In my lab, we are interested in cell communication, so how cells, one lot of cells will secrete ligands that then bind to another set of cells, their receptors, and change their behaviour. The group of ligands that we are particularly interested in are called the TGF-β superfamily. What I am going to talk about today is TGF-β and its role in cancer. It’s been known for a very long time to have both tumour suppressive roles and tumour promoting roles. The first bit of my talk, I’m going to discuss the issue of whether cells have to lose the tumour suppressive effects of TGF-β in order to gain tumour promoting effects. We’ve been using intravital imaging in mice and show that TGF-β promotes cell motility in the primary tumour, this allows the tumour cells to metastasise but then when they get to the lung they lose that TGF-β availability and so they then can grow at the sites of metastasis.

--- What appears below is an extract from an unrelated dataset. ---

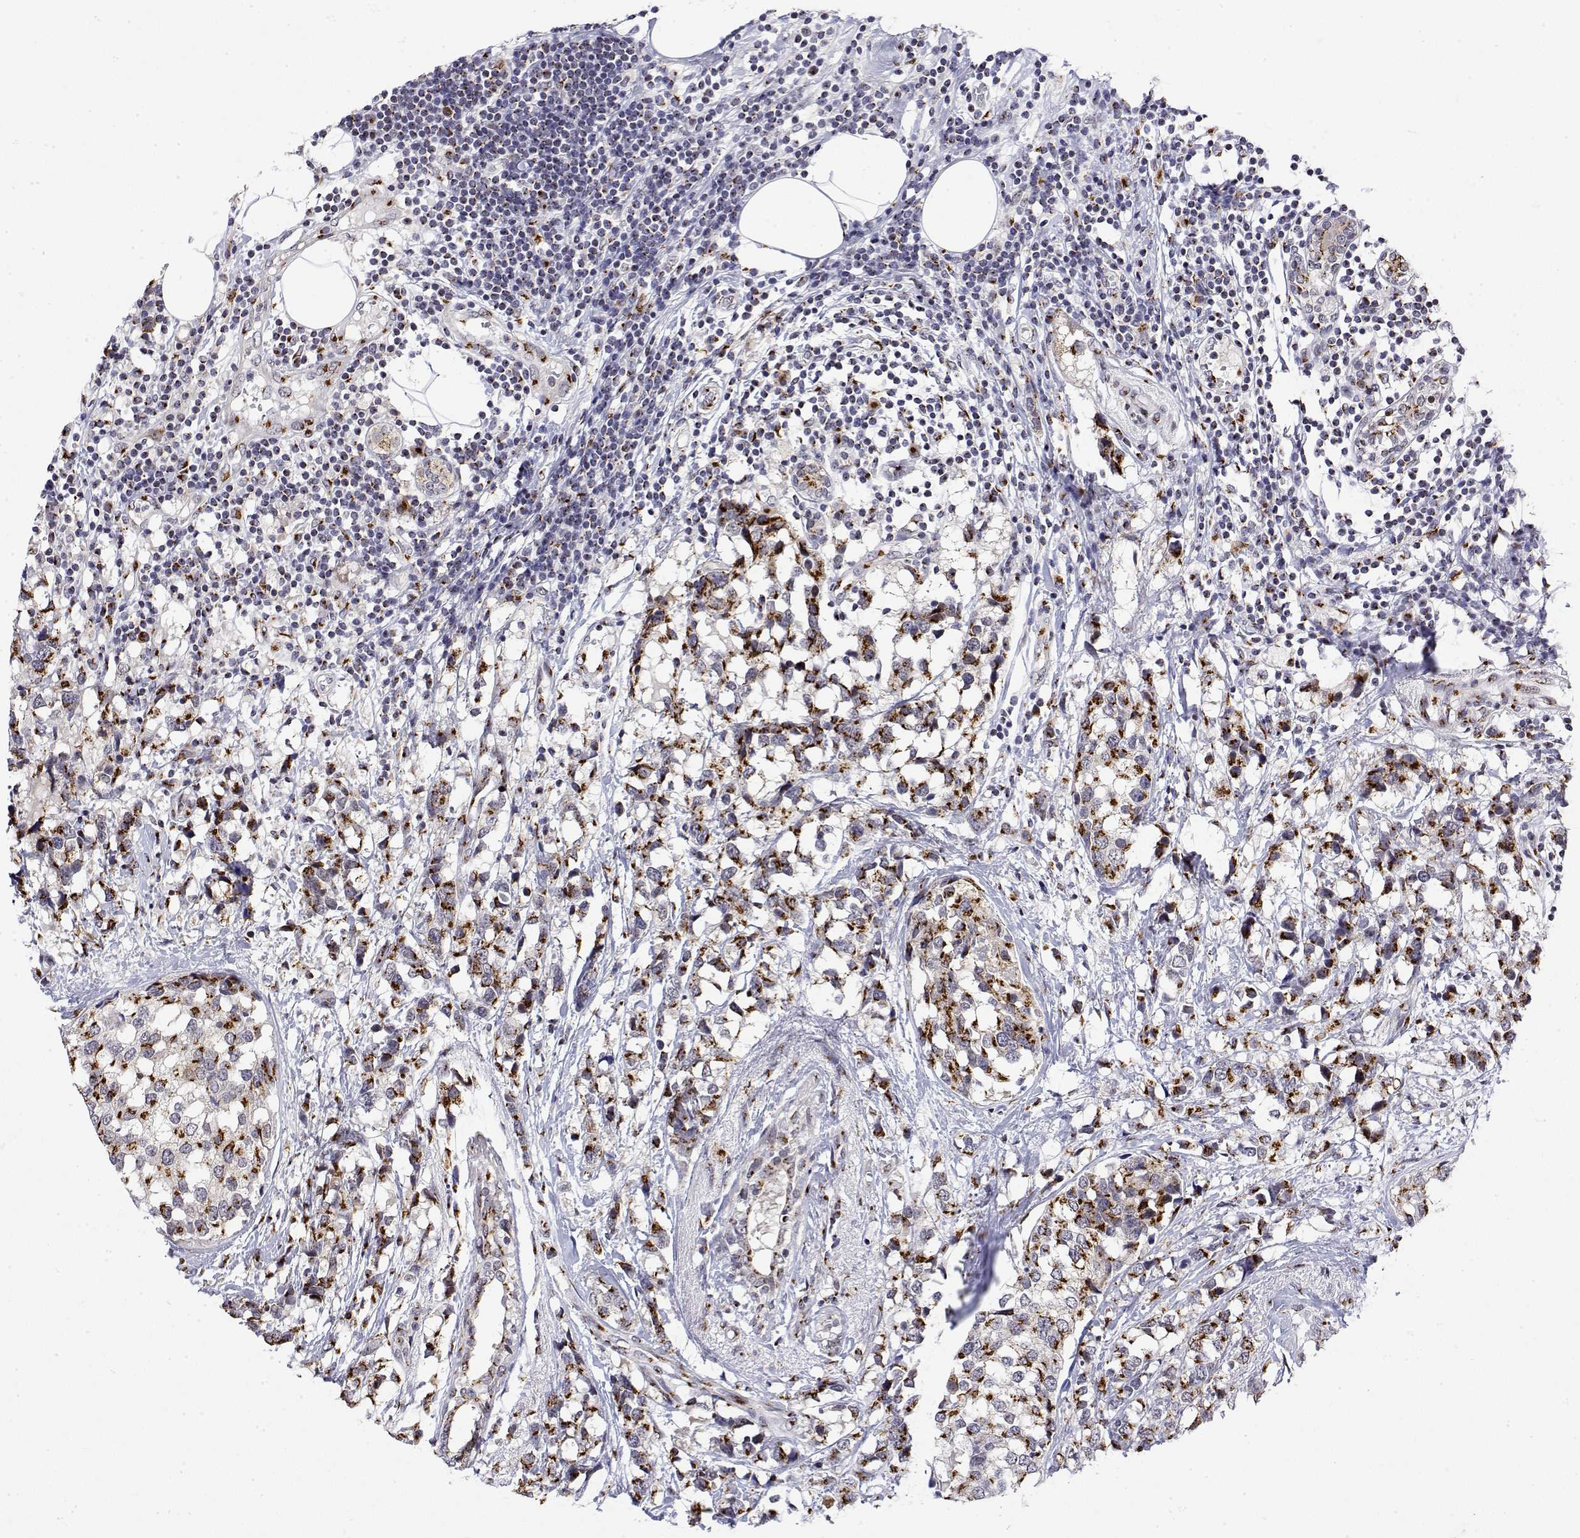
{"staining": {"intensity": "strong", "quantity": ">75%", "location": "cytoplasmic/membranous"}, "tissue": "breast cancer", "cell_type": "Tumor cells", "image_type": "cancer", "snomed": [{"axis": "morphology", "description": "Lobular carcinoma"}, {"axis": "topography", "description": "Breast"}], "caption": "Approximately >75% of tumor cells in human breast cancer (lobular carcinoma) display strong cytoplasmic/membranous protein staining as visualized by brown immunohistochemical staining.", "gene": "YIPF3", "patient": {"sex": "female", "age": 59}}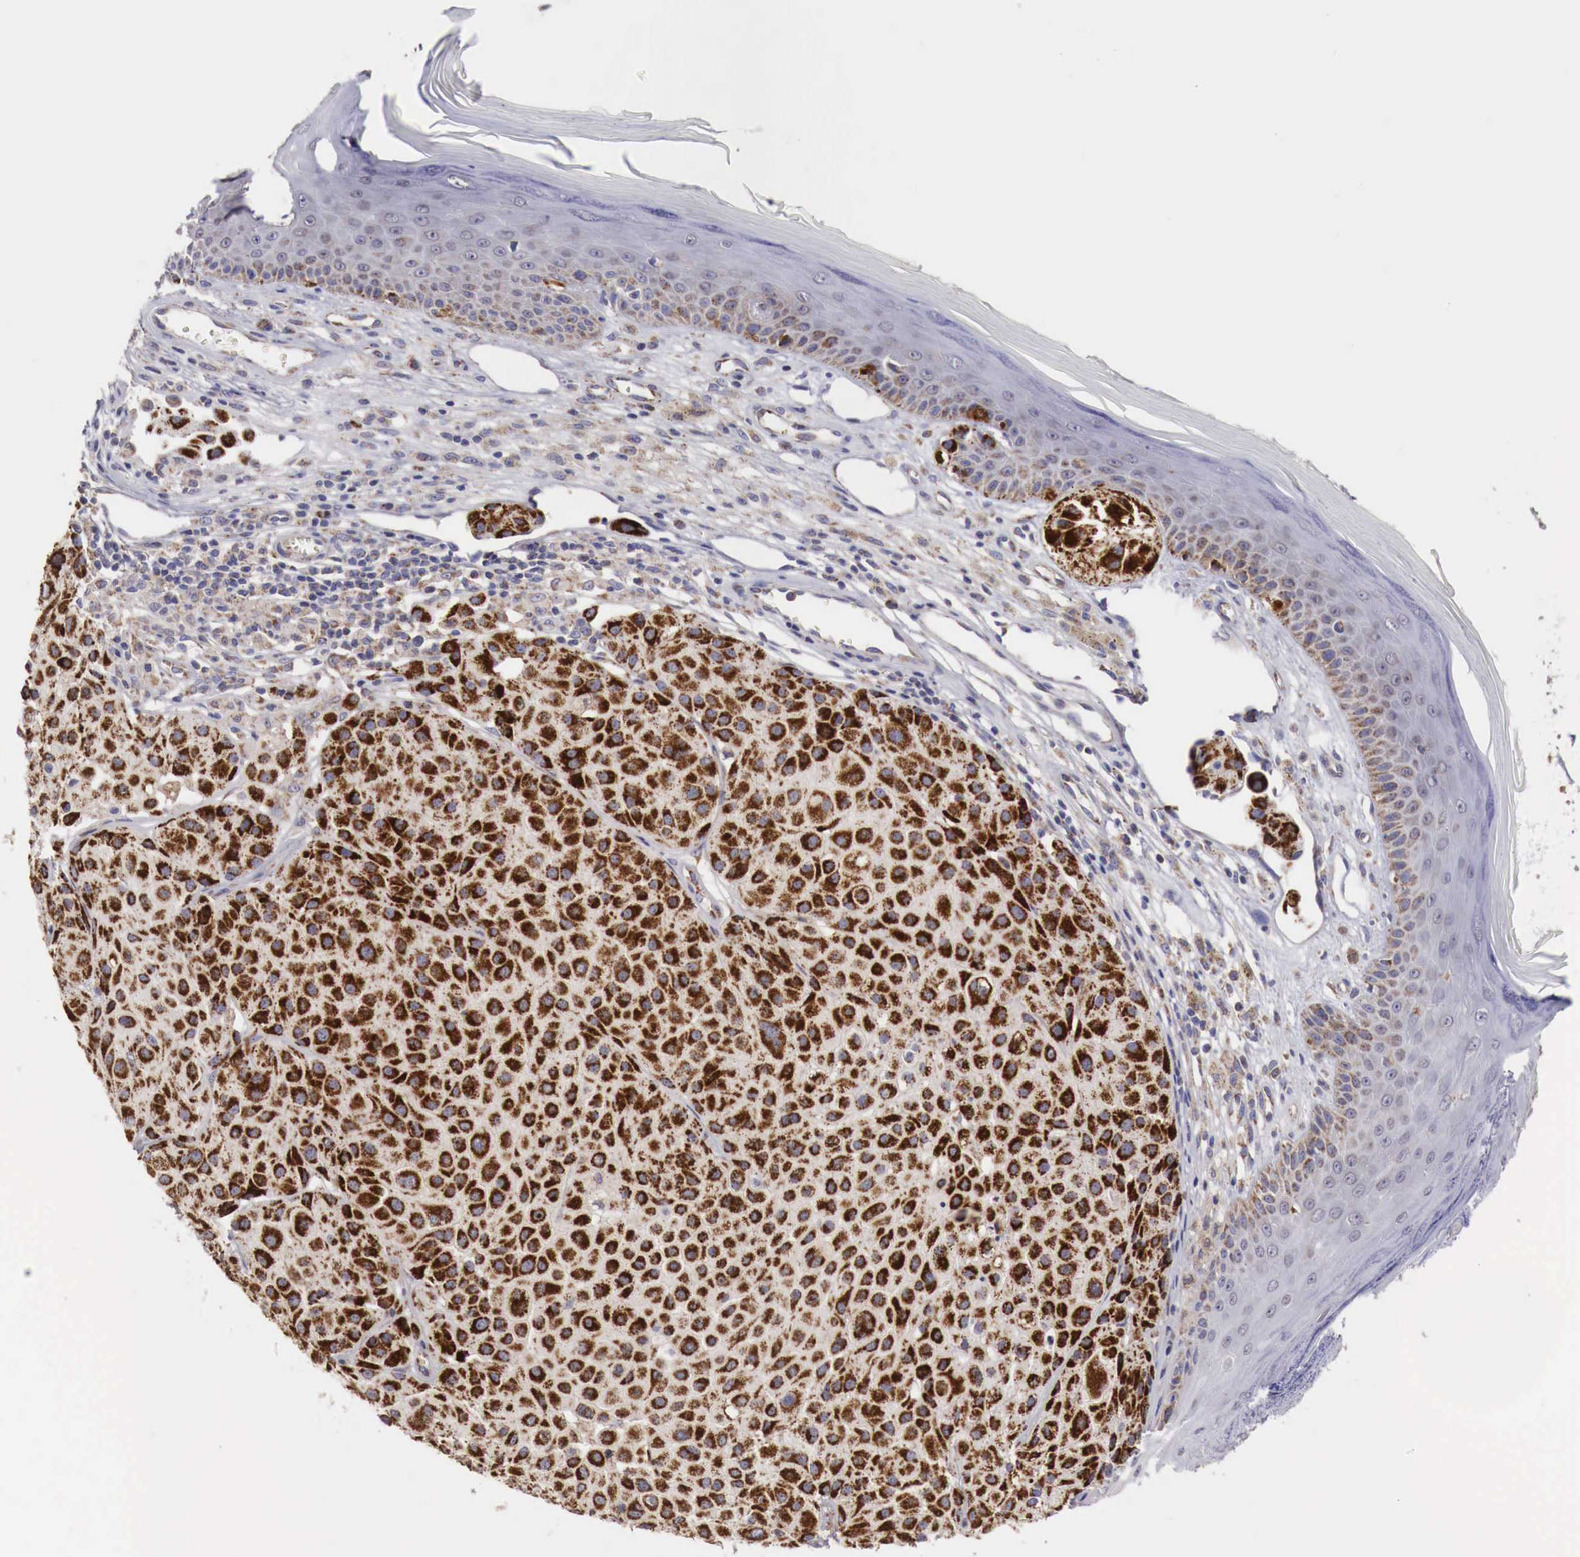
{"staining": {"intensity": "strong", "quantity": ">75%", "location": "cytoplasmic/membranous"}, "tissue": "melanoma", "cell_type": "Tumor cells", "image_type": "cancer", "snomed": [{"axis": "morphology", "description": "Malignant melanoma, NOS"}, {"axis": "topography", "description": "Skin"}], "caption": "There is high levels of strong cytoplasmic/membranous expression in tumor cells of malignant melanoma, as demonstrated by immunohistochemical staining (brown color).", "gene": "XPNPEP3", "patient": {"sex": "male", "age": 36}}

That work led us to start to think about how cells respond long term to these ligands and we had known in tumours you tend to see very sustained responses. So, we’ve been working in vitro systems to try and understand how cells respond long term and realise that actually cells normally if they have a long exposure to TGF-β become very repressed to or resistant to TGF-β responses. So, we did some screens to try and work out how cells, cancers cells, might get rewired in order to respond long term to TGF-β. And I’m going to talk about the results from those screens.

What drives the gene activation?

It is probably the stromal cells so fibroblasts, cancer associated fibroblasts, that initially secrete TGF-β and then that sets up a positive feedback loop where the tumour cells then also make TGF-β but once they get away from the primary tumour they lose that source of TGF-β and then when they get to the lung there is no TGF-β there so that’s why they can then grow.